» **Problem**: Will you give every entry again exactly as it stands?

» **Dataset entries**:

Start of Block

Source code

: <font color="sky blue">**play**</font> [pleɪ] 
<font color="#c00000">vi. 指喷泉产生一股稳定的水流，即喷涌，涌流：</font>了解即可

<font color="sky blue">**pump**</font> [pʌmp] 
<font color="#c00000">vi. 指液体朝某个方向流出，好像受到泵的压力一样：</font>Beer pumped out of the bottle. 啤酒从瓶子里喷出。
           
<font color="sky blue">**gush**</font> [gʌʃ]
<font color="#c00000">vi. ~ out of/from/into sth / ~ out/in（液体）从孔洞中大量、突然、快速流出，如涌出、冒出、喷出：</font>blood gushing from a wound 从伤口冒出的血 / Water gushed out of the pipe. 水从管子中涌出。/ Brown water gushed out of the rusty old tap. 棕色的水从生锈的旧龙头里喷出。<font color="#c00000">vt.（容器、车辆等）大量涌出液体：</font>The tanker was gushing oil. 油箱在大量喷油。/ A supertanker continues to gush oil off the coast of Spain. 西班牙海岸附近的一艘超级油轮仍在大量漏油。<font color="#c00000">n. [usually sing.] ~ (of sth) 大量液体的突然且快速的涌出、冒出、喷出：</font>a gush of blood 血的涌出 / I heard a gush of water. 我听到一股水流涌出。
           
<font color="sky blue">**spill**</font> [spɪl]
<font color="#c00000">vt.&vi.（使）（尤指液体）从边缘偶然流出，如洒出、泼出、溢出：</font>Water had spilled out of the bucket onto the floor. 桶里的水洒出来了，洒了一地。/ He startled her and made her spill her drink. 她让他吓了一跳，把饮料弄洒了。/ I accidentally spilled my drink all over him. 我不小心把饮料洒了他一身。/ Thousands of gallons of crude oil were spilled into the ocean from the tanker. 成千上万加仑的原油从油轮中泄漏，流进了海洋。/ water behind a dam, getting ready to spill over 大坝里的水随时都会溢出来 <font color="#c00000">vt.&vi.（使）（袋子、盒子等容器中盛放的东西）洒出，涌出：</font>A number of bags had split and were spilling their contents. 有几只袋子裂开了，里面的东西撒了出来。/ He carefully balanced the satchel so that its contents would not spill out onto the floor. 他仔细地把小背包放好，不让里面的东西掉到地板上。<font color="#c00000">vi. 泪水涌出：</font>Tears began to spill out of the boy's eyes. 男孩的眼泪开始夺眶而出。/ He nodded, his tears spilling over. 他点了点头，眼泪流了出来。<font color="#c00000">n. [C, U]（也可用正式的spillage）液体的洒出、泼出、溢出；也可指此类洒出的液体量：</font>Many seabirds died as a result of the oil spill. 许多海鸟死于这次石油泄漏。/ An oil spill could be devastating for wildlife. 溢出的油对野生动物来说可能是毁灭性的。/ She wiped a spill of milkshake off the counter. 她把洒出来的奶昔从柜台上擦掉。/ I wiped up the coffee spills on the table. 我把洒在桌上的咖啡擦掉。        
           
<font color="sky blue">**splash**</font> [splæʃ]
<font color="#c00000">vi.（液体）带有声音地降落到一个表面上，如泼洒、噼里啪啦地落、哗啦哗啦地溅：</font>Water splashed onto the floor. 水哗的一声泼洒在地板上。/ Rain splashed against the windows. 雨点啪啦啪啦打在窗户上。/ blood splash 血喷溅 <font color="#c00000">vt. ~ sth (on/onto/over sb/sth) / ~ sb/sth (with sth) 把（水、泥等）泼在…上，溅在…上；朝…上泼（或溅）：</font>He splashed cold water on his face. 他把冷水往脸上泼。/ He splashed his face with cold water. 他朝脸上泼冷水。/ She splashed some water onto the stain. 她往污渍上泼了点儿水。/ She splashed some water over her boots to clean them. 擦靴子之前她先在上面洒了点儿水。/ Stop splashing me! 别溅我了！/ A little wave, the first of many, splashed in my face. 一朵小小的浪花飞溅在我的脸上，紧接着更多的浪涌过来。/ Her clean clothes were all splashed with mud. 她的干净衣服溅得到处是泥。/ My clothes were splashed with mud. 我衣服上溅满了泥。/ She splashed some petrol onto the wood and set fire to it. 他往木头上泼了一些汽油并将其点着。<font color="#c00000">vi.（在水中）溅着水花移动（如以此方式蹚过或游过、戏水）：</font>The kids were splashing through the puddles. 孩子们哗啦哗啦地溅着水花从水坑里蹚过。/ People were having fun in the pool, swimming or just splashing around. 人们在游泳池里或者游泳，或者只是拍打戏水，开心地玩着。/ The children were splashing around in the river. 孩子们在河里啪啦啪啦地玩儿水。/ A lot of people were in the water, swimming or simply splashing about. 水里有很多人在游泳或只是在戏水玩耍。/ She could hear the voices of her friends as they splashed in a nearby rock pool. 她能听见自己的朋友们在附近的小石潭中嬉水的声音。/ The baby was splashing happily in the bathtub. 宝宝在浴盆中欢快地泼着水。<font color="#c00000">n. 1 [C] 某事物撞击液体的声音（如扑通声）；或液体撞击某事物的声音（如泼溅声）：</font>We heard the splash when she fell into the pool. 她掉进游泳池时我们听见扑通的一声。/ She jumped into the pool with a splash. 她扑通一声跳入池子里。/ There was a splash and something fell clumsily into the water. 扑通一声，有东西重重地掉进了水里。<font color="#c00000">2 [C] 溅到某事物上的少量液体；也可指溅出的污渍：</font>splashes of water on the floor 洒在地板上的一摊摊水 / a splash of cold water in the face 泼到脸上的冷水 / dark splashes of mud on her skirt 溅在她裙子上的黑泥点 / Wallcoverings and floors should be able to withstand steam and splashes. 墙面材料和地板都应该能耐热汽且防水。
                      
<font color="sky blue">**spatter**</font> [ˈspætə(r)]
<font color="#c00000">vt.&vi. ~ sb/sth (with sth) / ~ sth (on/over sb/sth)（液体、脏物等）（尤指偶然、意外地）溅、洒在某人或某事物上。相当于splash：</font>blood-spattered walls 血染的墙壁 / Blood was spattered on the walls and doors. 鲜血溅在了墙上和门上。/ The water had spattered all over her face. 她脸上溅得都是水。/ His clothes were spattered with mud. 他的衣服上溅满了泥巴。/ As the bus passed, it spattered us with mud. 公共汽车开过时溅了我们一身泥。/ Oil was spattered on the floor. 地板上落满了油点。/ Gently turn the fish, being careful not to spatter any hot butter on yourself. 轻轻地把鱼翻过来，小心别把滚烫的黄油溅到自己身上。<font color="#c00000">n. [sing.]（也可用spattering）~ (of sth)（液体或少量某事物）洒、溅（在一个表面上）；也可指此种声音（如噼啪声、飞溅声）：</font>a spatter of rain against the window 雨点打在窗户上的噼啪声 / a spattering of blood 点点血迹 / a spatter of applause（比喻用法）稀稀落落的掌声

End of Block

» **Answer box**:
Source code

: <font color="sky blue">**play**</font> [pleɪ] 
<font color="#c00000">vi. 指喷泉产生一股稳定的水流，即喷涌，涌流：</font>了解即可

<font color="sky blue">**pump**</font> [pʌmp] 
<font color="#c00000">vi. 指液体朝某个方向流出，好像受到泵的压力一样：</font>Beer pumped out of the bottle. 啤酒从瓶子里喷出。
           
<font color="sky blue">**gush**</font> [gʌʃ]
<font color="#c00000">vi. ~ out of/from/into sth / ~ out/in（液体）从孔洞中大量、突然、快速流出，如涌出、冒出、喷出：</font>blood gushing from a wound 从伤口冒出的血 / Water gushed out of the pipe. 水从管子中涌出。/ Brown water gushed out of the rusty old tap. 棕色的水从生锈的旧龙头里喷出。<font color="#c00000">vt.（容器、车辆等）大量涌出液体：</font>The tanker was gushing oil. 油箱在大量喷油。/ A supertanker continues to gush oil off the coast of Spain. 西班牙海岸附近的一艘超级油轮仍在大量漏油。<font color="#c00000">n. [usually sing.] ~ (of sth) 大量液体的突然且快速的涌出、冒出、喷出：</font>a gush of blood 血的涌出 / I heard a gush of water. 我听到一股水流涌出。
           
<font color="sky blue">**spill**</font> [spɪl]
<font color="#c00000">vt.&vi.（使）（尤指液体）从边缘偶然流出，如洒出、泼出、溢出：</font>Water had spilled out of the bucket onto the floor. 桶里的水洒出来了，洒了一地。/ He startled her and made her spill her drink. 她让他吓了一跳，把饮料弄洒了。/ I accidentally spilled my drink all over him. 我不小心把饮料洒了他一身。/ Thousands of gallons of crude oil were spilled into the ocean from the tanker. 成千上万加仑的原油从油轮中泄漏，流进了海洋。/ water behind a dam, getting ready to spill over 大坝里的水随时都会溢出来 <font color="#c00000">vt.&vi.（使）（袋子、盒子等容器中盛放的东西）洒出，涌出：</font>A number of bags had split and were spilling their contents. 有几只袋子裂开了，里面的东西撒了出来。/ He carefully balanced the satchel so that its contents would not spill out onto the floor. 他仔细地把小背包放好，不让里面的东西掉到地板上。<font color="#c00000">vi. 泪水涌出：</font>Tears began to spill out of the boy's eyes. 男孩的眼泪开始夺眶而出。/ He nodded, his tears spilling over. 他点了点头，眼泪流了出来。<font color="#c00000">n. [C, U]（也可用正式的spillage）液体的洒出、泼出、溢出；也可指此类洒出的液体量：</font>Many seabirds died as a result of the oil spill. 许多海鸟死于这次石油泄漏。/ An oil spill could be devastating for wildlife. 溢出的油对野生动物来说可能是毁灭性的。/ She wiped a spill of milkshake off the counter. 她把洒出来的奶昔从柜台上擦掉。/ I wiped up the coffee spills on the table. 我把洒在桌上的咖啡擦掉。        
           
<font color="sky blue">**splash**</font> [splæʃ]
<font color="#c00000">vi.（液体）带有声音地降落到一个表面上，如泼洒、噼里啪啦地落、哗啦哗啦地溅：</font>Water splashed onto the floor. 水哗的一声泼洒在地板上。/ Rain splashed against the windows. 雨点啪啦啪啦打在窗户上。/ blood splash 血喷溅 <font color="#c00000">vt. ~ sth (on/onto/over sb/sth) / ~ sb/sth (with sth) 把（水、泥等）泼在…上，溅在…上；朝…上泼（或溅）：</font>He splashed cold water on his face. 他把冷水往脸上泼。/ He splashed his face with cold water. 他朝脸上泼冷水。/ She splashed some water onto the stain. 她往污渍上泼了点儿水。/ She splashed some water over her boots to clean them. 擦靴子之前她先在上面洒了点儿水。/ Stop splashing me! 别溅我了！/ A little wave, the first of many, splashed in my face. 一朵小小的浪花飞溅在我的脸上，紧接着更多的浪涌过来。/ Her clean clothes were all splashed with mud. 她的干净衣服溅得到处是泥。/ My clothes were splashed with mud. 我衣服上溅满了泥。/ She splashed some petrol onto the wood and set fire to it. 他往木头上泼了一些汽油并将其点着。<font color="#c00000">vi.（在水中）溅着水花移动（如以此方式蹚过或游过、戏水）：</font>The kids were splashing through the puddles. 孩子们哗啦哗啦地溅着水花从水坑里蹚过。/ People were having fun in the pool, swimming or just splashing around. 人们在游泳池里或者游泳，或者只是拍打戏水，开心地玩着。/ The children were splashing around in the river. 孩子们在河里啪啦啪啦地玩儿水。/ A lot of people were in the water, swimming or simply splashing about. 水里有很多人在游泳或只是在戏水玩耍。/ She could hear the voices of her friends as they splashed in a nearby rock pool. 她能听见自己的朋友们在附近的小石潭中嬉水的声音。/ The baby was splashing happily in the bathtub. 宝宝在浴盆中欢快地泼着水。<font color="#c00000">n. 1 [C] 某事物撞击液体的声音（如扑通声）；或液体撞击某事物的声音（如泼溅声）：</font>We heard the splash when she fell into the pool. 她掉进游泳池时我们听见扑通的一声。/ She jumped into the pool with a splash. 她扑通一声跳入池子里。/ There was a splash and something fell clumsily into the water. 扑通一声，有东西重重地掉进了水里。<font color="#c00000">2 [C] 溅到某事物上的少量液体；也可指溅出的污渍：</font>splashes of water on the floor 洒在地板上的一摊摊水 / a splash of cold water in the face 泼到脸上的冷水 / dark splashes of mud on her skirt 溅在她裙子上的黑泥点 / Wallcoverings and floors should be able to withstand steam and splashes. 墙面材料和地板都应该能耐热汽且防水。
                      
<font color="sky blue">**spatter**</font> [ˈspætə(r)]
<font color="#c00000">vt.&vi. ~ sb/sth (with sth) / ~ sth (on/over sb/sth)（液体、脏物等）（尤指偶然、意外地）溅、洒在某人或某事物上。相当于splash：</font>blood-spattered walls 血染的墙壁 / Blood was spattered on the walls and doors. 鲜血溅在了墙上和门上。/ The water had spattered all over her face. 她脸上溅得都是水。/ His clothes were spattered with mud. 他的衣服上溅满了泥巴。/ As the bus passed, it spattered us with mud. 公共汽车开过时溅了我们一身泥。/ Oil was spattered on the floor. 地板上落满了油点。/ Gently turn the fish, being careful not to spatter any hot butter on yourself. 轻轻地把鱼翻过来，小心别把滚烫的黄油溅到自己身上。<font color="#c00000">n. [sing.]（也可用spattering）~ (of sth)（液体或少量某事物）洒、溅（在一个表面上）；也可指此种声音（如噼啪声、飞溅声）：</font>a spatter of rain against the window 雨点打在窗户上的噼啪声 / a spattering of blood 点点血迹 / a spatter of applause（比喻用法）稀稀落落的掌声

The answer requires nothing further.